▶ _Required task_: Reproduce every one of the items below word for word, leaving out the pictures.

─── Data supplied

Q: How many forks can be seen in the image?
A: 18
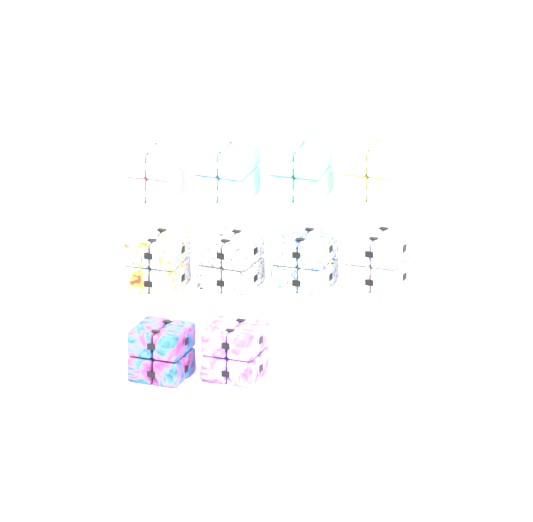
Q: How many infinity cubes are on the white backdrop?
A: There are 10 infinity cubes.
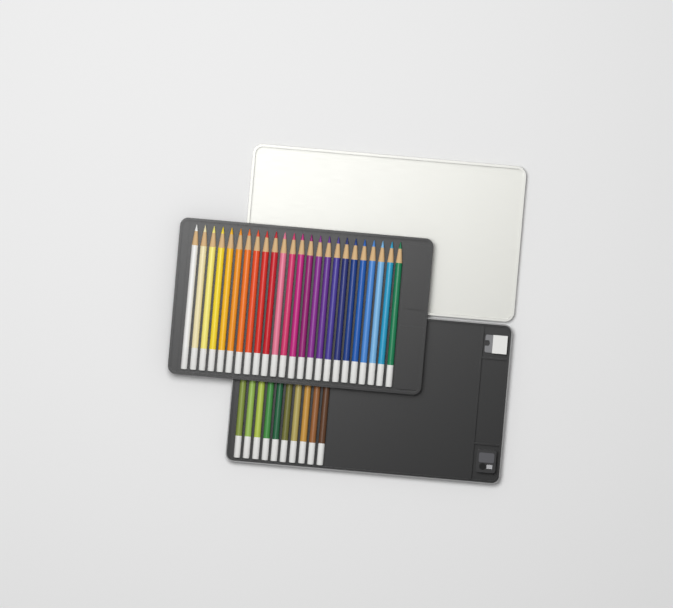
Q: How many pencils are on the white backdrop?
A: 34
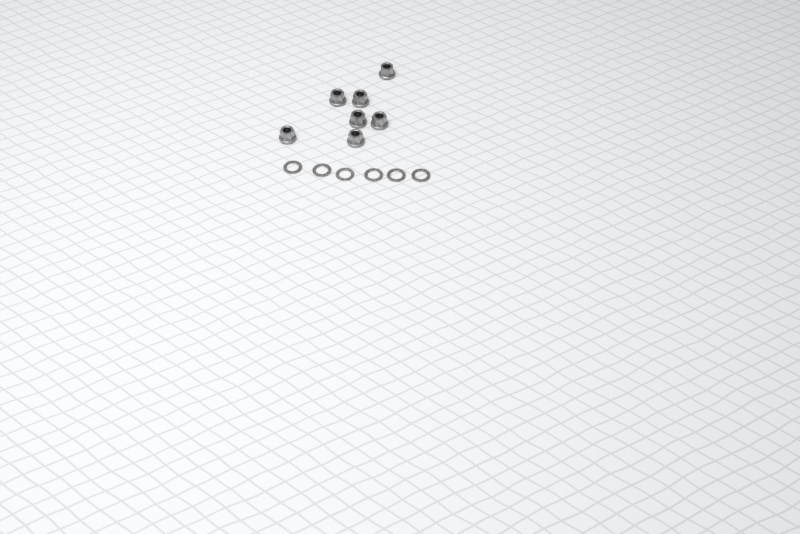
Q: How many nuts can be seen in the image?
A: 7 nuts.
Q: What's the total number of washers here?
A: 6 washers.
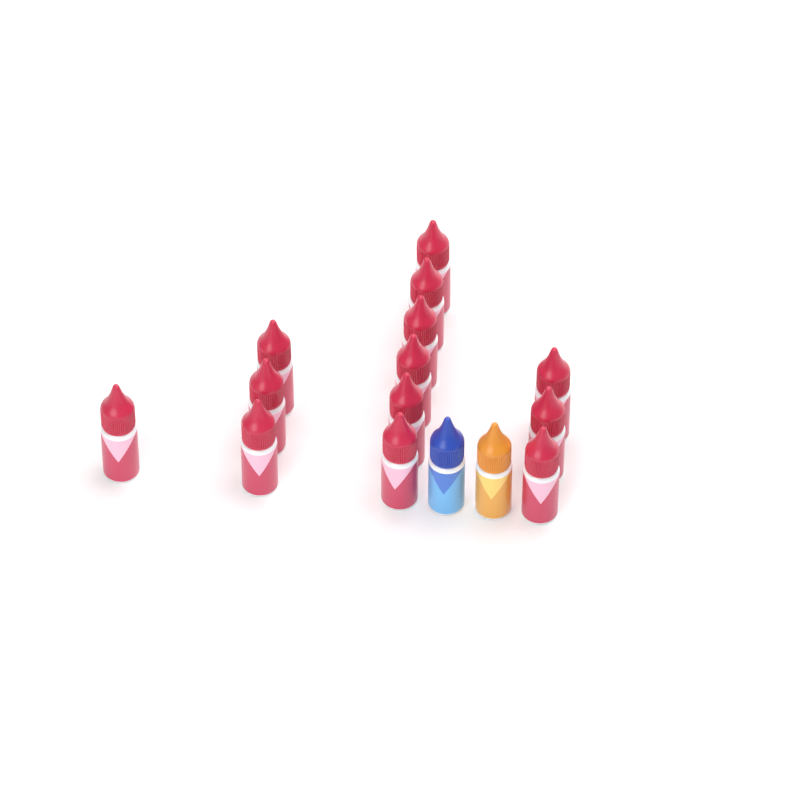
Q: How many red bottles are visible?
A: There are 13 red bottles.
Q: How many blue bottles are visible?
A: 1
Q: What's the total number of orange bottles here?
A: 1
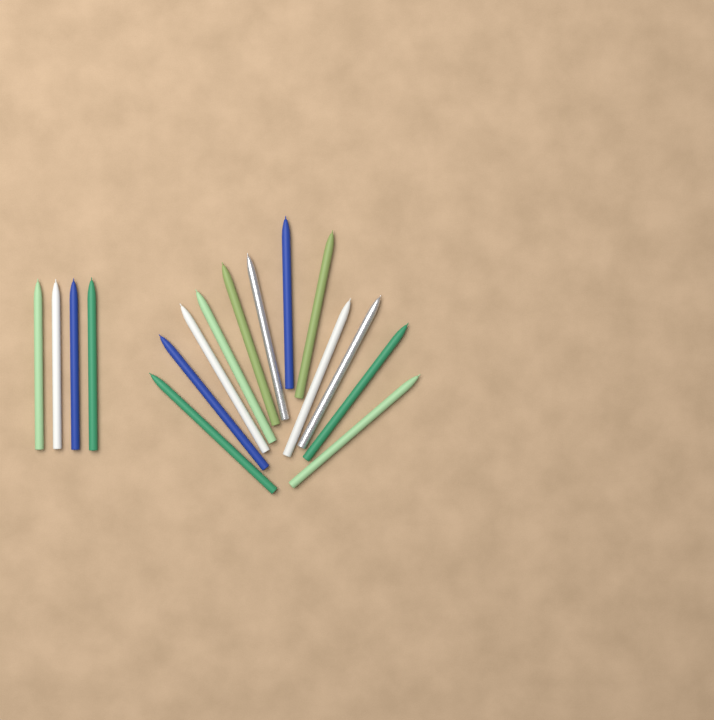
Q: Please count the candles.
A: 16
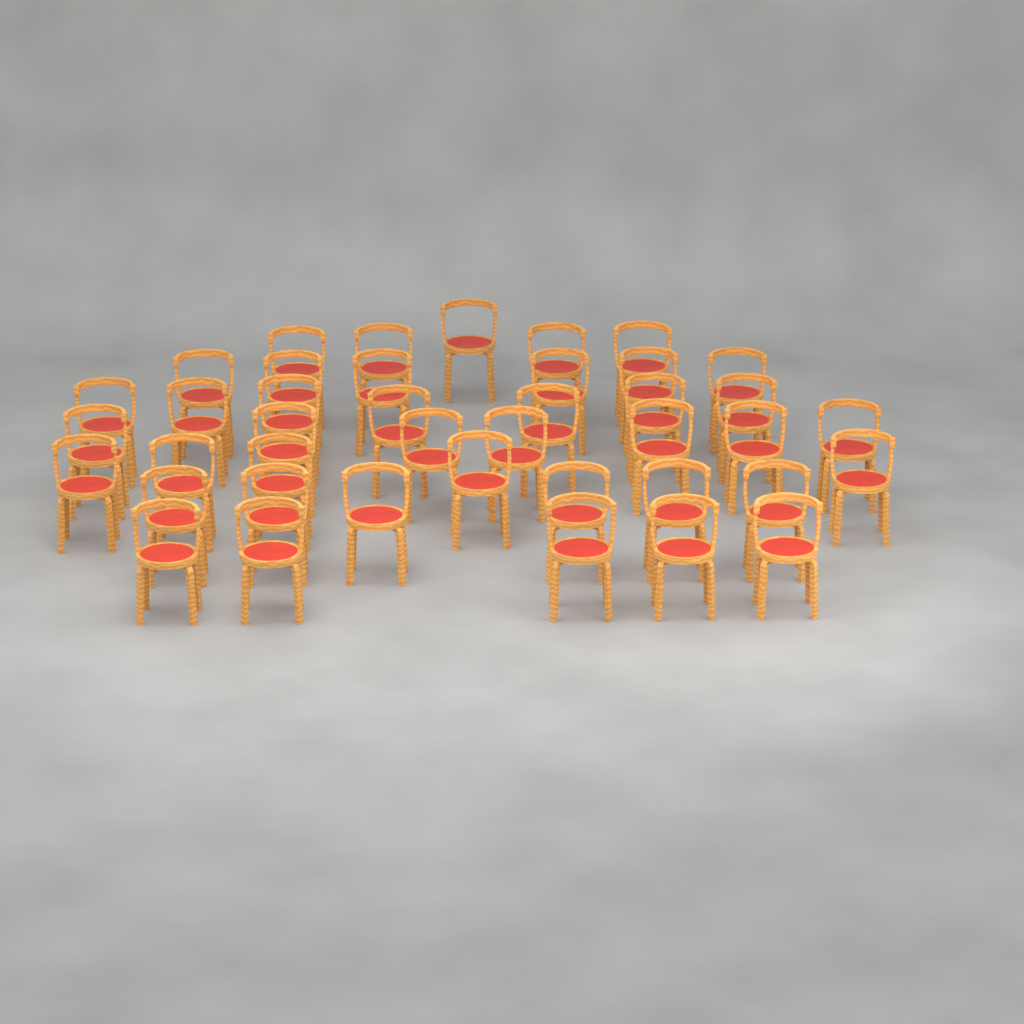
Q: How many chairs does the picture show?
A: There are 41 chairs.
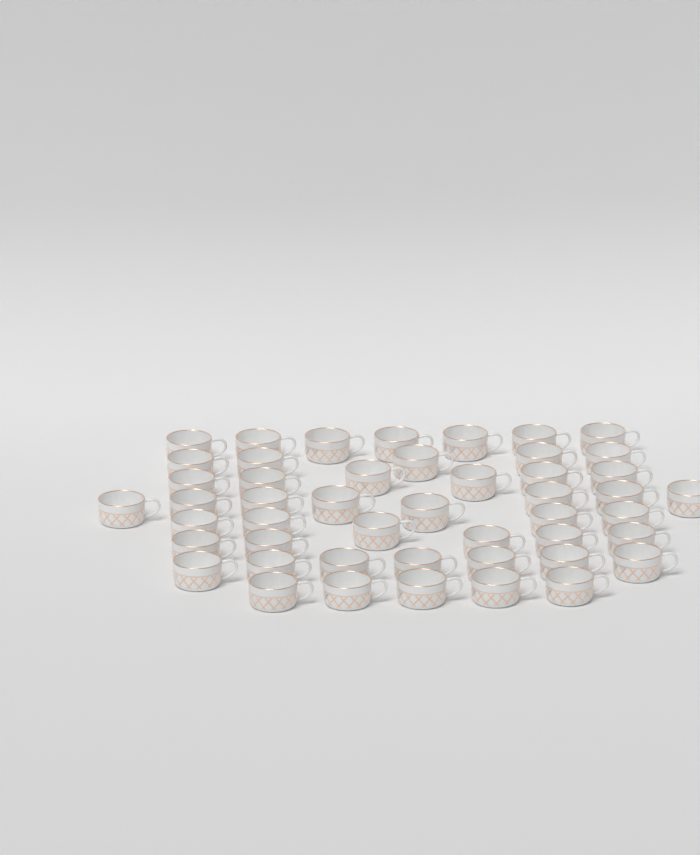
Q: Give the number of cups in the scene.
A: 48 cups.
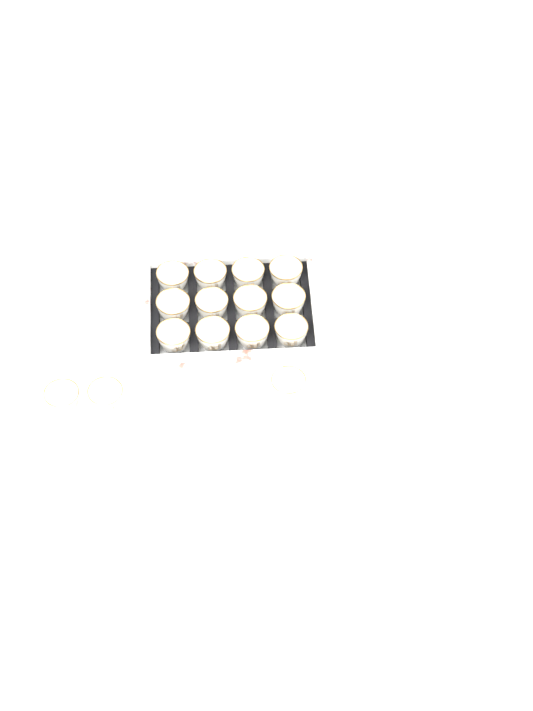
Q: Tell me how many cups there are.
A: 15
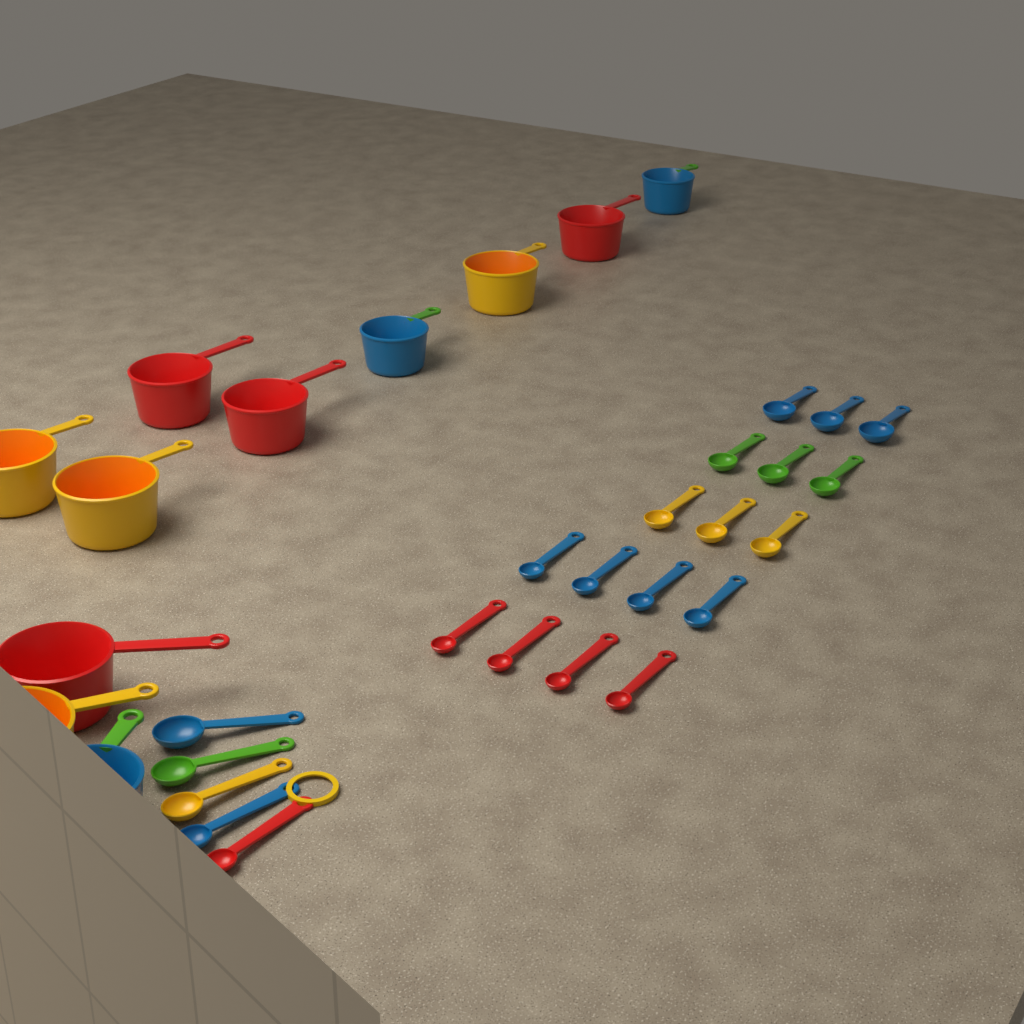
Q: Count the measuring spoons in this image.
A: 22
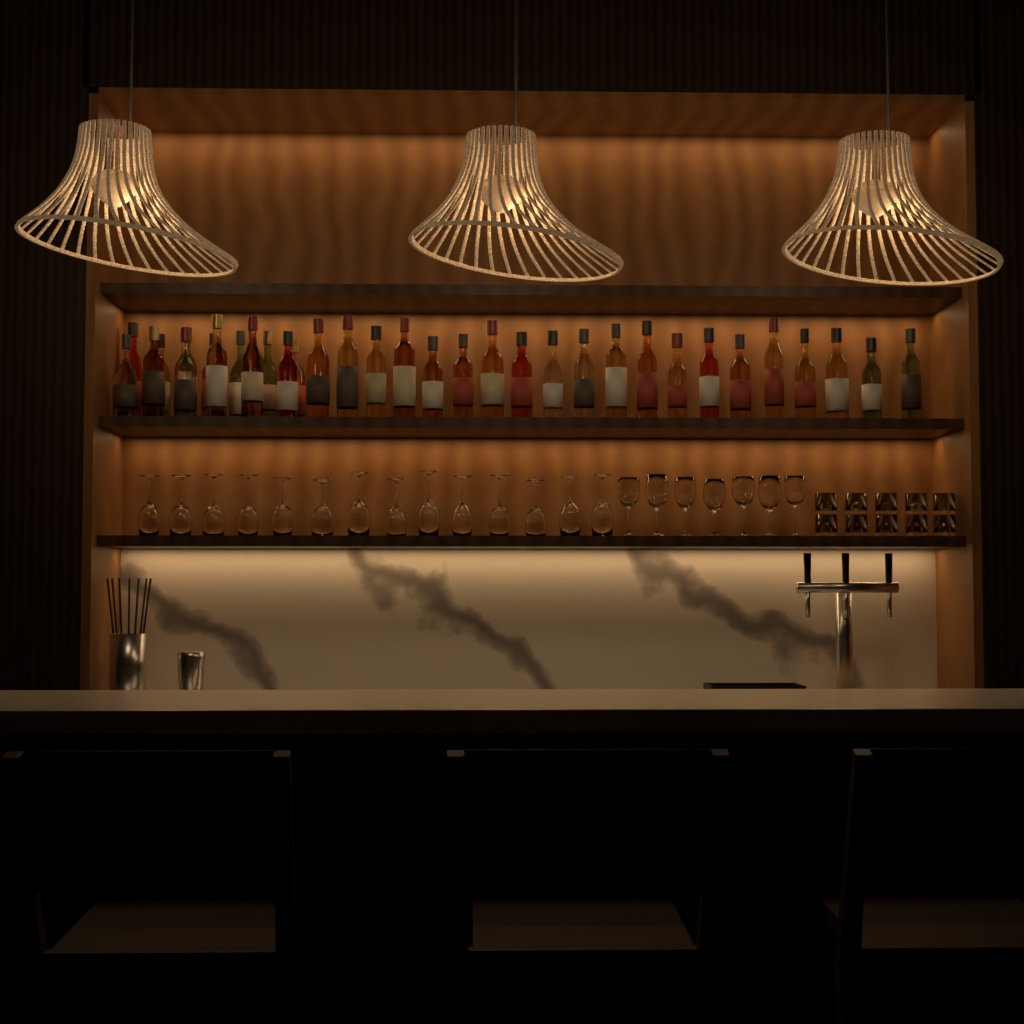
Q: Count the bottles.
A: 33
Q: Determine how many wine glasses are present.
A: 21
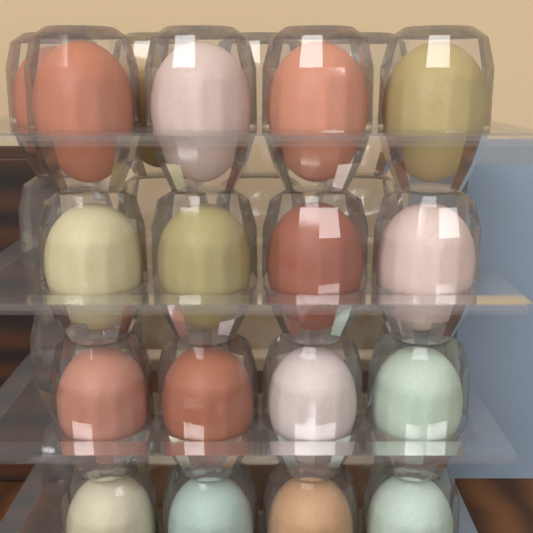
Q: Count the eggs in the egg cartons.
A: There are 18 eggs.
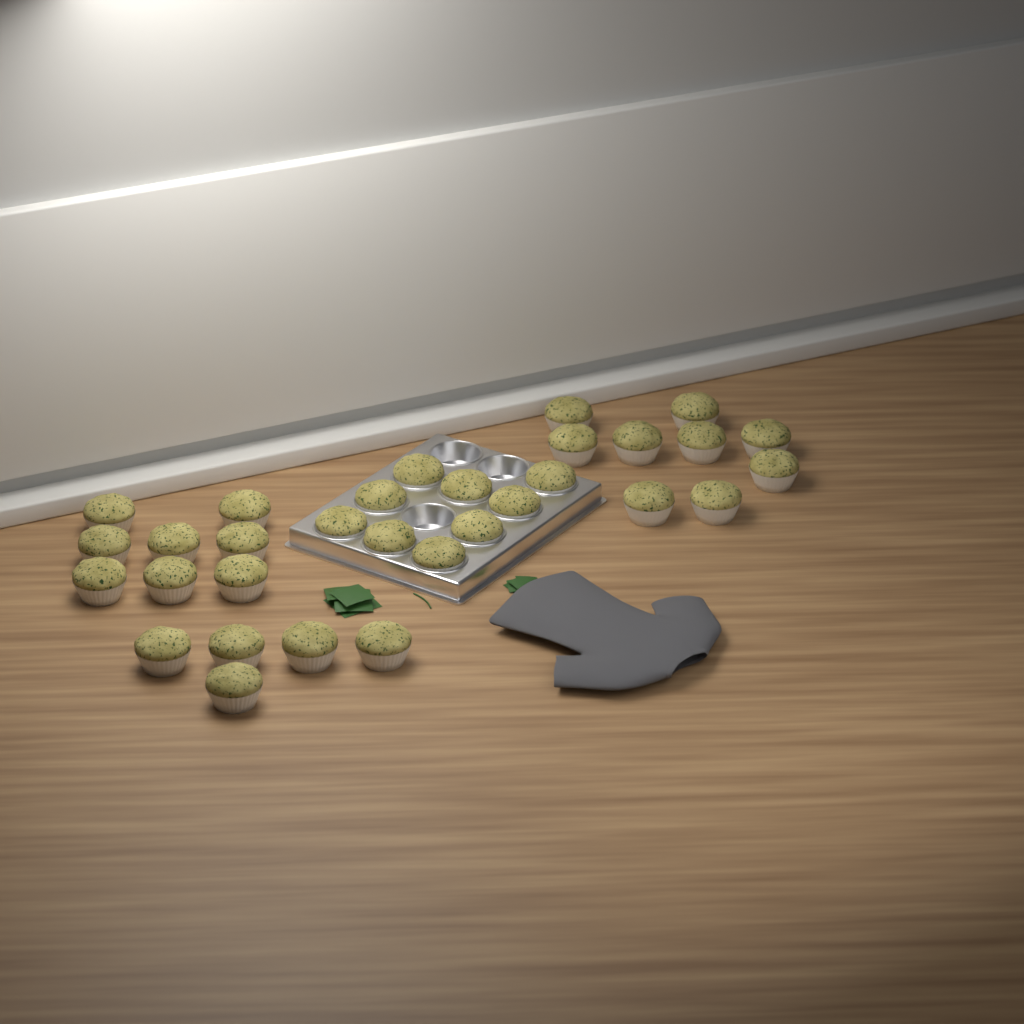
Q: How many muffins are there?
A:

──────

▶ _Correct result_:
Q: How many forks can be seen in the image?
A: 18
Q: How many infinity cubes are on the white backdrop?
A: There are 10 infinity cubes.
Q: How many pencils are on the white backdrop?
A: 34
Q: How many nuts can be seen in the image?
A: 7 nuts.
Q: What's the total number of washers here?
A: 6 washers.
Q: How many red bottles are visible?
A: There are 13 red bottles.
Q: How many blue bottles are visible?
A: 1
Q: What's the total number of orange bottles here?
A: 1
Q: Please count the candles.
A: 16
Q: How many chairs does the picture show?
A: There are 41 chairs.
Q: Give the number of cups in the scene.
A: 48 cups.
Q: Tell me how many cups there are.
A: 15
Q: Count the measuring spoons in this image.
A: 22
Q: Count the bottles.
A: 33
Q: Determine how many wine glasses are present.
A: 21
Q: Count the eggs in the egg cartons.
A: There are 18 eggs.
Q: How many muffins are there?
A:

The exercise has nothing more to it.